Devant ces délais, le couple a demandé un remboursement, ce qu'il a obtenu. Ils ont alors trouvé par eux-mêmes une façon de rentrer au pays. «Nous étions laissés à nous-mêmes à partir de ce moment», précise-t-elle.
La meilleure option qui s'offrait à eux était un trajet incluant deux escales, Charlotte et Boston, et trois compagnies aériennes différentes pour finalement arriver, si tout va bien, à Trois-Rivières lundi soir.
«C'était très compliqué. Nous aurions pu prendre un vol avec Air Canada le lendemain matin, mais à 1500 $ le billet. Et nous aurions dû revenir jusqu'à Plattsburgh pour récupérer la voiture», note Louise Massicotte. «On a trouvé d'autres billets, mais lorsqu'on cliquait pour les acheter, les prix avaient changé. Je ne sais pas si des compagnies aériennes ont profité de l'occasion pour monter les prix.»        
Pierre Regis et ses proches, dont ses deux fils qui l'entourent sur cette photo, ont vécu la tuerie de l'aéroport de Fort Lauderdale de près.
La poussière retombe
Près de 48 heures après les tragiques événements qui ont coûté la vie à cinq personnes, la famille de Pierre Regis et d'Isabelle Guy se remet de ses émotions. Les deux jeunes enfants du couple posent inévitablement des questions auxquelles il est difficile de répondre pour un parent. 
«Nous tentons de vulgariser. Nous sommes tous les deux enseignants, alors on les fait parler», avoue Mme Guy. «On est même capable d'en rire aujourd'hui. Nous sommes capables d'en parler et de dire que c'est un événement isolé, que c'était un homme qui n'était pas bien dans sa tête.»
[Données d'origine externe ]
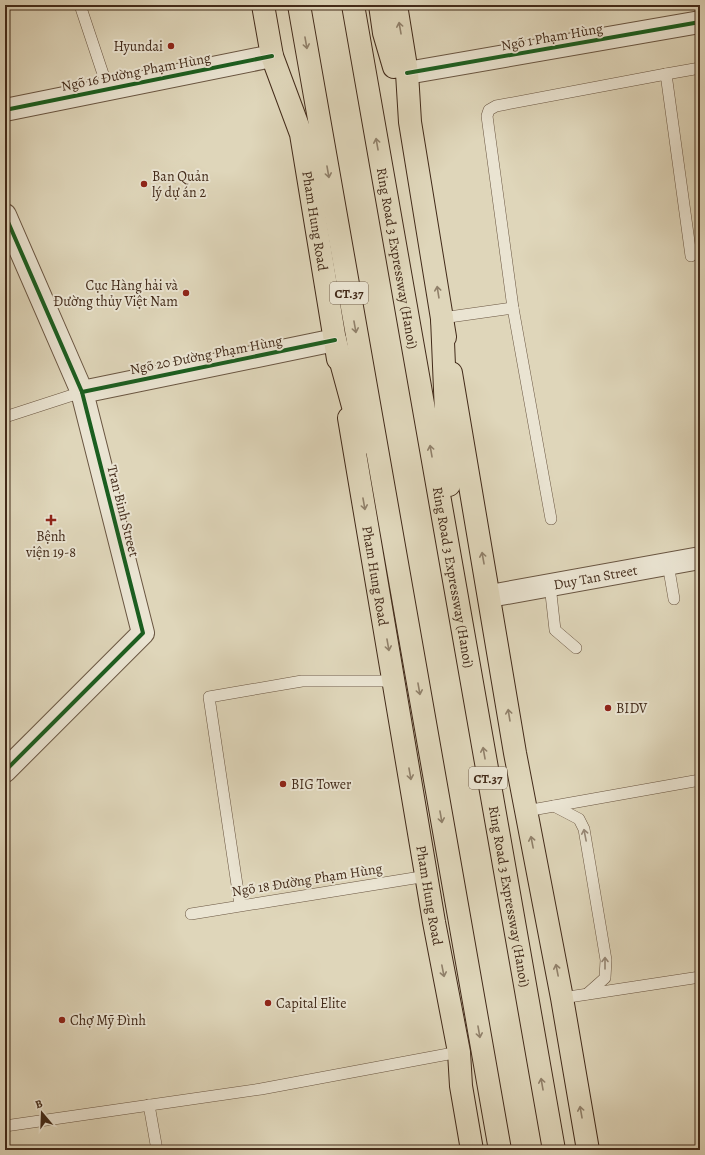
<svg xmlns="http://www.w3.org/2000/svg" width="705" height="1155" font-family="Alegreya,serif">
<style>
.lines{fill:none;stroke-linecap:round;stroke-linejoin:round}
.service-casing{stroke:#695541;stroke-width:12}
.minor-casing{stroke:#695541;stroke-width:24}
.tertiary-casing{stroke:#695541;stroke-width:24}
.primary-casing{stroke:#422a19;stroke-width:24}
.motorway-casing{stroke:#422a19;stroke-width:24}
.service{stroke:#eae4d2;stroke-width:11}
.minor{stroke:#eae4d2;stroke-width:22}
.tertiary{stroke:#eae4d2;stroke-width:22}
.primary{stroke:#dfd6ba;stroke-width:22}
.motorway{stroke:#dfd6ba;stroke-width:22}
.cycleway-casing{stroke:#eae4d2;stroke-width:6}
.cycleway{stroke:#1b5e20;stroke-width:4}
.oneway{stroke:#90806a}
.oneway2{stroke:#968776}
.poi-dot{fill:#8f2418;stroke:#eae4d2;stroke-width:1.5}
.labels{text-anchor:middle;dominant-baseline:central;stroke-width:4;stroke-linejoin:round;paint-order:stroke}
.shield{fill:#eae4d2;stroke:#746250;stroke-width:1}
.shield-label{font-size:13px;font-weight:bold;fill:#422a19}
.street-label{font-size:14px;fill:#422a19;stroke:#eae4d2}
.poi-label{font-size:14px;fill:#422a19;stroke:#eae4d2;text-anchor:start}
</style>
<rect width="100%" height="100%" fill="#dfd6ba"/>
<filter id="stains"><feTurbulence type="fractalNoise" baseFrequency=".005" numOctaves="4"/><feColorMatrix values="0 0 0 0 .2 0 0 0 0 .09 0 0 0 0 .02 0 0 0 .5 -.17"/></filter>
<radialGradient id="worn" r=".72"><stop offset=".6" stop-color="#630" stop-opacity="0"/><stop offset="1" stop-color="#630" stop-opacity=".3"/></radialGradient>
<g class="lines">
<defs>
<g id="service">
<path d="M80,5l28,84"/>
<path d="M666,74l34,-6"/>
<path d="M442,318l71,-10"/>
<path d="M5,417l77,-25"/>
<path d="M551,519l-38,-211 -26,-192 2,-6 7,-4 170,-32 25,182"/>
<path d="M668,564l6,35"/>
<path d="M550,585l5,45 21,18"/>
<path d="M554,806l25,13 5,10 22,131 -1,18 -18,16"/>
<path d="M526,811l174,-31"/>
<path d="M240,905l-31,-208 93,-16h92"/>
<path d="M191,914l236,-38"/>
<path d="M562,998l138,-21"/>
<path d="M149,1105l8,45"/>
<path d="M5,1126l256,-37 198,-37"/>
</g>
<g id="minor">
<path d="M407,73l293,-51"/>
<path d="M5,110l267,-54"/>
<path d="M5,215l77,177 61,241 -138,138"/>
<path d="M82,392l253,-52"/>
</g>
<g id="tertiary">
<path id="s1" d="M490,596l210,-38"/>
</g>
<g id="primary">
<path id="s2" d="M263,5l9,51 29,78 37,225"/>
<path d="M380,5l4,28 10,34"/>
<path d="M396,5l11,68 3,49 35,215"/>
<path d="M451,373l64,380 47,245 26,152"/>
<path id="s3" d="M349,418l85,504 25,130 2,34 11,64"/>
</g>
<g id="motorway">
<path d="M299,5l201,1145"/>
<path id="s4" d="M353,5l201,1145"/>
<path d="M442,318l7,167"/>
<path d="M335,340l28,103"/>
</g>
</defs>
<use href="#service" class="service-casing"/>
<use href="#minor" class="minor-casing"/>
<use href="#tertiary" class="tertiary-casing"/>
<use href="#primary" class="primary-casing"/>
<use href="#motorway" class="motorway-casing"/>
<use href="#service" class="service"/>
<use href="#minor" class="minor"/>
<use href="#tertiary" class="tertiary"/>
<use href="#primary" class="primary"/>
<use href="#motorway" class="motorway"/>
<defs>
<g id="cycleway">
<path d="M407,73l293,-51"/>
<path d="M5,110l267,-54"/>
<path d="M5,215l77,177 61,241 -138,138"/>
<path d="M82,392l253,-52"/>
</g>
</defs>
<use href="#cycleway" class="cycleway-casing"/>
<use href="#cycleway" class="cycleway"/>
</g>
<defs><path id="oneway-shaft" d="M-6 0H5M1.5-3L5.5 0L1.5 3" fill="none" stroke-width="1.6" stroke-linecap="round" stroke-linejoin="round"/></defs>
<g class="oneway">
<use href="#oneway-shaft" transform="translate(400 28) rotate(-100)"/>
<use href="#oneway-shaft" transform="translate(306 43) rotate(80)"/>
<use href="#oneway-shaft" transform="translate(377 144) rotate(-100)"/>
<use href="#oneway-shaft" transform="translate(328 172) rotate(80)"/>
<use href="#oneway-shaft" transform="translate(438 292) rotate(-99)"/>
<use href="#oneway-shaft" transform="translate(355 327) rotate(80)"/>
<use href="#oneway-shaft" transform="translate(431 451) rotate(-100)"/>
<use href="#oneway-shaft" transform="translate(364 504) rotate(80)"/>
<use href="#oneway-shaft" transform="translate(483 558) rotate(-100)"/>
<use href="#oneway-shaft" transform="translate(388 645) rotate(80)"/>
<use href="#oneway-shaft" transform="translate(419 689) rotate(80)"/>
<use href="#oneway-shaft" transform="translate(509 715) rotate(-99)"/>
<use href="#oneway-shaft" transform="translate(484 753) rotate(-100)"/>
<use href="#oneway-shaft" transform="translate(410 774) rotate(80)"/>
<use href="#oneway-shaft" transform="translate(441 817) rotate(80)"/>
<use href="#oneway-shaft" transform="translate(532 842) rotate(-101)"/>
<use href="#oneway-shaft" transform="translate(557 970) rotate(-101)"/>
<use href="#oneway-shaft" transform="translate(443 971) rotate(79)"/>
<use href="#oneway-shaft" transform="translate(479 1032) rotate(80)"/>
<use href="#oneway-shaft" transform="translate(542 1084) rotate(-100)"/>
<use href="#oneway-shaft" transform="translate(581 1112) rotate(-100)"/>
</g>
<g class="oneway2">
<use href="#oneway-shaft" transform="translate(585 835) rotate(-101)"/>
<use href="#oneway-shaft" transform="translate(605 963) rotate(-90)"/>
</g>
<g class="poi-dot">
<circle cx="171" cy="46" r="4"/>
<circle cx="144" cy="184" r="4"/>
<circle cx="186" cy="293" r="4"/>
<path d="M49 514h4v4h4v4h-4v4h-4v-4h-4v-4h4z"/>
<circle cx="608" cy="708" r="4"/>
<circle cx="283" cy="784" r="4"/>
<circle cx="268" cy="1003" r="4"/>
<circle cx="62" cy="1020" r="4"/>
</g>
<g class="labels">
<g class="shield">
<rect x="330" y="282" width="38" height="22" rx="3"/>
<rect x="469" y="767" width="38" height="22" rx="3"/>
</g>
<g class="shield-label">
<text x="349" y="293">CT.37</text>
<text x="488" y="778">CT.37</text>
</g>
<g class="street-label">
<text transform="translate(552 37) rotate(-10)">Ngõ 1 Phạm Hùng</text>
<text transform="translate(136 72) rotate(-11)">Ngõ 16 Đường Phạm Hùng</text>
<text stroke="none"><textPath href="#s2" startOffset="223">Pham Hung Road</textPath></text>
<text stroke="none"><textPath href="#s4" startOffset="257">Ring Road 3 Expressway (Hanoi)</textPath></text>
<text transform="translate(206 355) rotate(-11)">Ngõ 20 Đường Phạm Hùng</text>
<text transform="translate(123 511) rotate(76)">Tran Binh Street</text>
<text stroke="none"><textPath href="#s3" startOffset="160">Pham Hung Road</textPath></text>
<text stroke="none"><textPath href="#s1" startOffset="107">Duy Tan Street</textPath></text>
<text stroke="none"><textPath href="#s4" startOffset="581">Ring Road 3 Expressway (Hanoi)</textPath></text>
<text transform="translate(307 880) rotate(-9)">Ngõ 18 Đường Phạm Hùng</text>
<text stroke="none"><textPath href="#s3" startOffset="484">Pham Hung Road</textPath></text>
<text stroke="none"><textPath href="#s4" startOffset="905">Ring Road 3 Expressway (Hanoi)</textPath></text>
</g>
<g class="poi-label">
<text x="163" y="46" text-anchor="end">Hyundai</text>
<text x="152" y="176">Ban Quản<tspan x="152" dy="16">lý dự án 2</tspan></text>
<text x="178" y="285" text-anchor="end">Cục Hàng hải và<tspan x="178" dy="16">Đường thủy Việt Nam</tspan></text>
<text x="51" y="536" text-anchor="middle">Bệnh<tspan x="51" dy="16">viện 19-8</tspan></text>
<text x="616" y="708">BIDV</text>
<text x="291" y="784">BIG Tower</text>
<text x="276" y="1003">Capital Elite</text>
<text x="70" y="1020">Chợ Mỹ Đình</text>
</g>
</g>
<rect width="705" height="1155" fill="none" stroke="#dfd6ba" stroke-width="20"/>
<rect x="6" y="6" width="693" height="1143" fill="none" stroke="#422a19" stroke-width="2"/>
<rect x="10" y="10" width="685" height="1135" fill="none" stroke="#422a19"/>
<g transform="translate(42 1113) rotate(341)" stroke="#eae4d2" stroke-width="3" paint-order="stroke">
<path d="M0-3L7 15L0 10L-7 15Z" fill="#422a19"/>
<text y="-6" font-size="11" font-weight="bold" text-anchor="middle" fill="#422a19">B</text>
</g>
<rect width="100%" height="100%" filter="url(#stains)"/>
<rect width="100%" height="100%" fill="url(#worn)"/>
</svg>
Lors de l'évacuation du terminal, un des enfants du couple avait été séparé du reste de sa famille. Sa mère note que toute la famille se remet de cette mésaventure. «Des gens se sont précipités pour nous dire de nous mettre au sol et de sortir, alors notre fils a pris la première porte et il est sorti. Il y avait tellement de monde qu'on se faisait un peu piler dessus, avec des gens qui rampaient partout. Je criais pour le retrouver, mais il était déjà sorti», se souvient Isabelle Guy. «Mais lui, il était fier de son geste. Il n'a pas eu peur de nous perdre, il savait qu'il allait nous retrouver dehors.»
Se serrant les coudes dans ces moments de terreur, plusieurs autres passagers ont aidé à retrouver l'enfant. «Les gens ont vraiment été sympathiques. Ils ont même applaudi lorsqu'un homme est arrivé avec mon fils dans ses bras. Nous avons été témoins de beaux gestes de solidarité», affirme la mère de famille.